▶ _ACTIVITY_
Determine whether each statement agrees with the passage on dynamic profilers below. Answer yes or no, and quote the deciding words of the passage. (a) Dynamic profilers gather data about applications while those applications are running. (b) The first for loop in the function fills the vector with values sorted in ascending order. (c) The hardware techniques in a modern CPU are aimed at optimizing performance for the most common usage case.

▶ _SELECTED EXCERPT_
------------------------------------------------------------------------

Gabriel Krisman Bertazi
March 21, 2017
Reading time:
Dynamic profilers are tools to collect data statistics about applications while they are running, with minimal intrusion on the application being observed.
The kind of data that can be collected by profilers varies deeply, depending on the requirements of the user. For instance, one may be interested in the amount of memory used by a specific application, or maybe the number of cycles the program executed, or even how long the CPU was stuck waiting for data to be fetched from the disks. All this information is valuable when tracking performance issues, allowing the programmer to identify bottlenecks in the code, or even to learn how to tune an application to a specific environment or workload.
In fact, maximizing performance or even understanding what is slowing down your application is a real challenge on modern computer systems. A modern CPU carries so many hardware techniques to optimize performance for the most common usage case, that if an application doesn't intentionally exploit them, or worse, if it accidentally lies in the special uncommon case, it may end up experiencing terrible results without doing anything apparently wrong.
Let's take a quite non-obvious way of how things can go wrong, as an example.
Based on the example from here.
The code below is a good example of how non-obvious performance assessment can be. In this function, the first for loop initializes a vector of size n with random values ranging from 0 to N. We can assume the values are well distributed enough for the vector elements to be completely unsorted.

------------------------------------------------------------------------

▶ _SUPPLIED MATERIAL_
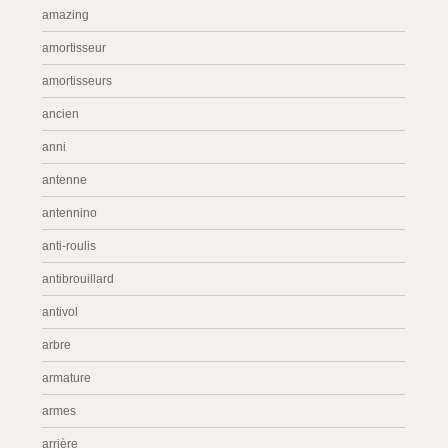
amazing
amortisseur
amortisseurs
ancien
anni
antenne
antennino
anti-roulis
antibrouillard
antivol
arbre
armature
armes
arrière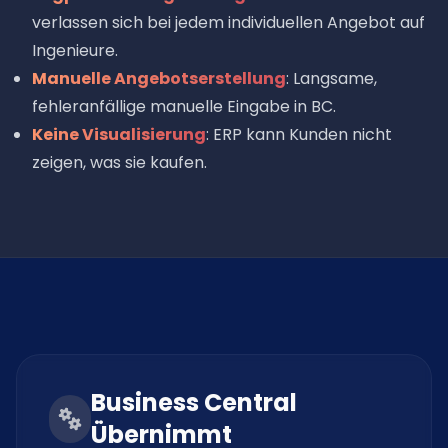
verlassen sich bei jedem individuellen Angebot auf
Ingenieure.
Manuelle Angebotserstellung
: Langsame,
fehleranfällige manuelle Eingabe in BC.
Keine Visualisierung
: ERP kann Kunden nicht
zeigen, was sie kaufen.
Business Central
Übernimmt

------------------------------------------------------------------------

▶ _TASK OUTPUT_
(a) Yes: "Dynamic profilers are tools to collect data statistics about applications while they are running"
(b) No: "We can assume the values are well distributed enough for the vector elements to be completely unsorted."
(c) Yes: "A modern CPU carries so many hardware techniques to optimize performance for the most common usage case"